Hospitals and health systems are focused on increasing access to care and providing services in the appropriate care setting. As new entrants disrupt the competitive landscape and governmental payers represent an ever-increasing percentage of business, hospitals and health systems must promote and grow their core services and go on the offense with in-market and adjacent competitors. ASCs are an integral part of their strategy. Their strategic plans emphasize maintaining, improving or accelerating market leadership, profitability and growth trajectory to ensure essentiality and to offer increased value to their communities.

Q: What can ASCs do to make themselves more attractive M&A targets?

TB: Scale, financial performance, and physician contribution and composition are critical elements in ASC valuation. Buyers are sensitive to over-reliance on a few key physicians and a high average age of physicians. Larger ASCs with attractive financial profiles command higher valuations. With size, physician concentration becomes less of an issue. Similarly, a culture that attracts, recruits and develops future physician leaders mitigates concerns about long-term success. Other factors that make ASCs more attractive include their progression into value-based reimbursement (i.e., bundled payments), proprietary models/methods, and best practices that provide differentiated value to partners or acquirers.
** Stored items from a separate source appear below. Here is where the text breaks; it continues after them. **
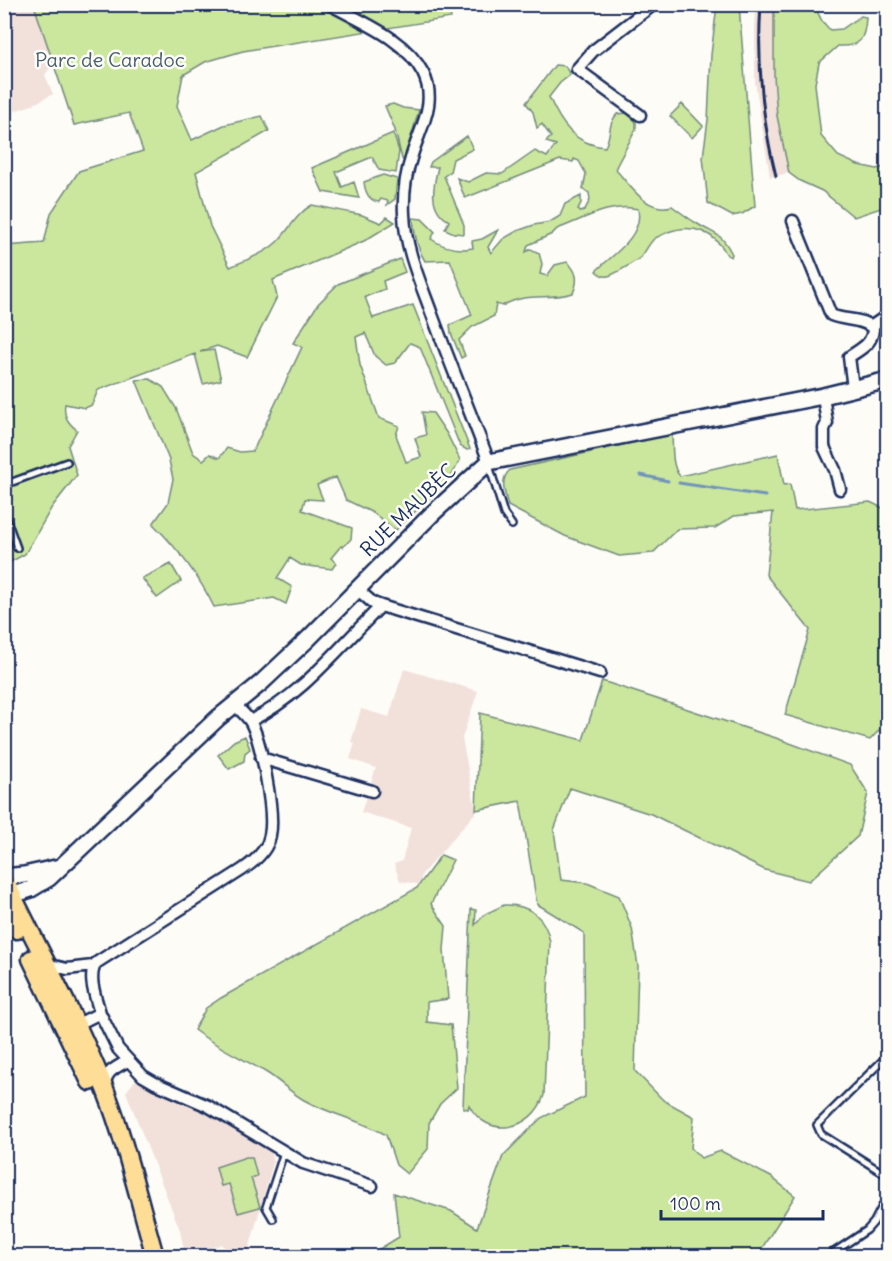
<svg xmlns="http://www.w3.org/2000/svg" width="892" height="1261" viewBox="0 0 892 1261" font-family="Delius,sans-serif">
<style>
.built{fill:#f2e0db}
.green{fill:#cbe69d;stroke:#738a7e;stroke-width:1.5}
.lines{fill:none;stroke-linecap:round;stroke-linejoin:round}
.stream{stroke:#7194ba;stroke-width:3}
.service-casing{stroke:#1b2f5e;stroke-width:10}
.minor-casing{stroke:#1b2f5e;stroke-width:15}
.secondary-casing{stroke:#1b2f5e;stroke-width:20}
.primary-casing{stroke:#1b2f5e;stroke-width:21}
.service{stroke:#fdfcf7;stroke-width:5}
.minor{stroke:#fdfcf7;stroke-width:10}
.secondary{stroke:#fdfcf7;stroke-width:15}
.primary{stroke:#fedd96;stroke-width:16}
.rail{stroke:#1b2f5e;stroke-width:3}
.labels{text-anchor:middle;stroke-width:5;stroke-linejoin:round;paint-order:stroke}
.park-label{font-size:20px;fill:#475d6e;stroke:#fdfcf7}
.street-label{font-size:20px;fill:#1b2f5e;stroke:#fdfcf7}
</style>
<rect width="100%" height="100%" fill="#fdfcf7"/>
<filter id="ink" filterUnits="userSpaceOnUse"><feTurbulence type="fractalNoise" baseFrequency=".0167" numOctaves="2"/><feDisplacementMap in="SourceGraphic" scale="12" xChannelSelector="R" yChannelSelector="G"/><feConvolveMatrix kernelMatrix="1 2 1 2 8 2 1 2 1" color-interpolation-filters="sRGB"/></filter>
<g filter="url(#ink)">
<!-- built -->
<path class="built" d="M4 5H34L53 64 45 75 53 94 32 105 5 114Z
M755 5H774V76L777 116 789 173 770 177 755 82Z
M404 669 478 691 462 738 476 812 422 874 420 883 417 884 400 881 394 864 402 861 411 828 361 812 376 768 350 759 355 743 351 742 361 709 389 717Z
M136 1079 154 1091 198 1109 272 1153 273 1163 247 1256H231L222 1244 191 1256H185L180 1230 126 1092Z"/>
<!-- green -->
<path class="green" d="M437 4 449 7 451 18 243 51 205 62 183 75 177 106 192 140 224 125 262 116 269 131 196 172 210 226 230 267C246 260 264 254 277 242 289 230 297 213 312 205L362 215 381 223 387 217 395 222 364 241 273 280 277 297 247 357 217 346 200 352 214 350 221 380 203 384 195 354 98 390 92 405 85 408 65 404C63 416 68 423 77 430L68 446 77 475 52 507 25 554 5 565V246L44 243 51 213 79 171 143 151 129 113 74 125 34 5Z
M717 5H739L755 206 742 214 732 216 708 203 703 157 708 120 711 55Z
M774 5H814L822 21 830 30 842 29 861 16 866 17C865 40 860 47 838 46L819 63 815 84 821 136 838 156 858 165 877 169 887 166V206L854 217 822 191 800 181 789 173 777 116 774 76Z
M555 65 565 66 570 75 560 83 549 97C561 124 574 144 605 147 612 133 607 126 617 114L627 113 636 122V129L616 167 617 171C632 188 647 213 672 206 680 212 688 218 696 223 716 236 720 231 732 254L731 257 727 255C715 232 693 223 668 232 665 234 659 236 655 238 649 243 646 251 641 257 636 261 614 275 608 276 603 277 599 274 596 271 612 255 644 236 638 209 611 202 582 220 557 229L552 234 528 245 526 252 531 249 539 253 542 264 540 274 547 276 555 265 567 262C577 271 579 280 573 293 547 301 527 291 502 306L496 304 494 316 472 327 459 340 465 356 461 358 451 333 450 325 472 315 450 260 425 261C417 248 414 233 413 218L422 219 435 232 431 239C443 247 458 251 473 248L472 241 482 239 498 230 488 247 491 253 503 239 517 231 534 225 550 222 560 216 565 204 581 196V203L578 209 580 212 584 211 590 200 589 193 583 189 586 174 579 161 574 159 573 162 560 160 465 198 457 178 468 182 486 173 502 174 535 151 547 157 556 145 546 142 551 137 542 124 537 128 533 112 526 103Z
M393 104 403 108 419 110 404 161 402 159 395 130 385 106Z
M682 104 703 126 692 138 670 116Z
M393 133 399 151 396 173 379 170 372 157 336 172 342 187 354 182 359 198 323 192 312 168Z
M467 136 473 149 453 159 450 172 444 176 464 225V234L454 233 445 229 449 221C428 209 433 187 438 167H429L431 162Z
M383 175 397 179 395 199 387 205 388 201 381 199 379 202C368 201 365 191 364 182Z
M400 259 405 272 383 281 385 289 365 297 373 318 413 305 470 449 467 450 460 446 420 347 410 343 395 363 386 365 375 356 365 333 356 337 360 365 379 418 399 426 396 435 406 462 421 457 415 438 426 435 422 412 433 413 447 434 460 460 451 477 396 530 373 513 346 500 336 477 317 485 323 500 305 499 302 510 352 528 351 539 343 547 341 546 331 558 336 563 332 569 301 565 290 558 277 578 292 587 286 604 274 598 214 607C199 576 178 549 153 524L168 503 173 479 169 460 136 380 150 379 163 387 176 408 193 453 203 460 210 454 219 458 227 448 240 452 253 451 302 347 293 343 318 304 338 284Z
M672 434C673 447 671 467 680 476L778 454 784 485 790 484 795 510 870 502 887 510V722L870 740 785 715 810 630 766 575 773 512 734 516 715 528 677 529 653 553 619 556 565 536 508 506C505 494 499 479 510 470Z
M171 564 181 581 157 598 142 578Z
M602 681 776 738 850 765 868 793 858 836 809 881 765 870 651 814 570 788 554 830 561 880 587 883 619 896 632 928 638 966 635 1071 663 1100 694 1117 691 1148 701 1158 721 1151 771 1177 795 1196 757 1256H368L399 1237 394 1193 451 1211 477 1228 503 1156 541 1118 585 1097 584 933 537 904 520 801 476 810 480 713 583 740Z
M245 736 250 749 245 753 244 761 229 769 218 755 234 741Z
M441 855 453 860 431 904 446 926 444 950 448 999 427 1002V1022L451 1025 457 1088 440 1104 429 1123 428 1149 407 1174 396 1165 386 1135C361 1120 331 1115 304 1100 291 1093 280 1081 267 1073 242 1058 217 1047 194 1030L206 1008 221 998 417 888Z
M504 905C529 904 546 917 550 942L544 1095C533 1131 487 1140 469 1105L468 1109 463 1108 471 909 476 910 475 925 485 914Z
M246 1157H252L257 1176 251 1178 260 1207 238 1213 229 1184 221 1186 216 1167Z"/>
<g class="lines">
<!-- stream -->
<path class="stream" d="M641 475 668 481
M679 483 765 496"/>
<!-- service casing -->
<g class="service-casing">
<path id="service" d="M489 465 504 514 512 525
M4 485 67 462
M4 512 17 548
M888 1055 817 1125 821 1134 888 1176
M273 1219 266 1207 284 1152
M828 1256 867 1230 874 1222 888 1195"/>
</g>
<!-- minor casing -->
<g class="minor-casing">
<path id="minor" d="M329 4C361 22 405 38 423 73 438 102 420 128 412 155 406 173 403 195 404 214 405 247 419 279 430 309 449 361 470 411 489 462
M640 115 577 69 593 51 654 4
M793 221 831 315C844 321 865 318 873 329 872 345 860 349 849 357L853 388
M872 326 888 315
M823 396 827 423 824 429V447L835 470 840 489
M357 589 373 603 381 606 600 673
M250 721C302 696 340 646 381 606
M261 758 372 791
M46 964 67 969 93 966
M100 1013 118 1049 143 1076 155 1083 208 1106 303 1163 372 1186
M74 1026 100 1013C96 998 87 977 96 963L242 870C254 862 268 850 270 835 275 813 261 739 250 721 246 715 239 709 234 704
M105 1088C105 1070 115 1069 127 1061"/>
</g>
<!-- secondary casing -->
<g class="secondary-casing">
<path id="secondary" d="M4 877 24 875 60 867
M13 895 31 889 49 878 218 718 261 683 308 639 433 513 489 462 823 396 888 380"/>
</g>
<!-- primary casing -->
<g class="primary-casing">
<path id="primary" d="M4 878C38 948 76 1017 105 1089 126 1143 139 1201 155 1256
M4 905 17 930
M31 959 90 1082"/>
</g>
<!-- service -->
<use href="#service" class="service"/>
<!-- minor -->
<use href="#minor" class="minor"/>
<!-- secondary -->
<use href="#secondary" class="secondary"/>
<!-- primary -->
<use href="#primary" class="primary"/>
<!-- rail -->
<path class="rail" d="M761 4C757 62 762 120 776 176"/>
</g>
</g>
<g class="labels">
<!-- park labels -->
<g class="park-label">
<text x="110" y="67">Parc de Caradoc</text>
</g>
<!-- street labels -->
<g class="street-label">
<text transform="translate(408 510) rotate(-44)" y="7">RUE MAUBÈC</text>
</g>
</g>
<!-- margin -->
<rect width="892" height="1261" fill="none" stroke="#fdfcf7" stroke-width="24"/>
<rect x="12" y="12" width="868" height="1237" fill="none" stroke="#1b2f5e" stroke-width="2" filter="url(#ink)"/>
<!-- scale -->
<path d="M661 1210v9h162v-9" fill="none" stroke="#1b2f5e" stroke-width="3"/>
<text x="670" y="1210" font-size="18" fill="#1b2f5e" stroke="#fdfcf7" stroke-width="4.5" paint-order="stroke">100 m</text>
</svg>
Q: How can ASCs benefit from M&A deals in the current healthcare landscape?

TB: Today's environment positions ASCs well for partnerships or sales. The opportunity to include both strategic and financial buyers in the process creates healthy competition, improving valuation levels and contractual terms and conditions. PE recognizes the mutual financial benefits to physicians and their model while hospitals and health systems must grow their ambulatory presence and align with successful physician organizations.

Before commencing a partnership or sale process, ASC owners and physicians must establish and align upon clear goals and objectives, including thresholds on critical items. Lastly, the owners need a strong understanding of the potential partners or buyers, which includes their track record, benefits and considerations as a partner, and level of interest.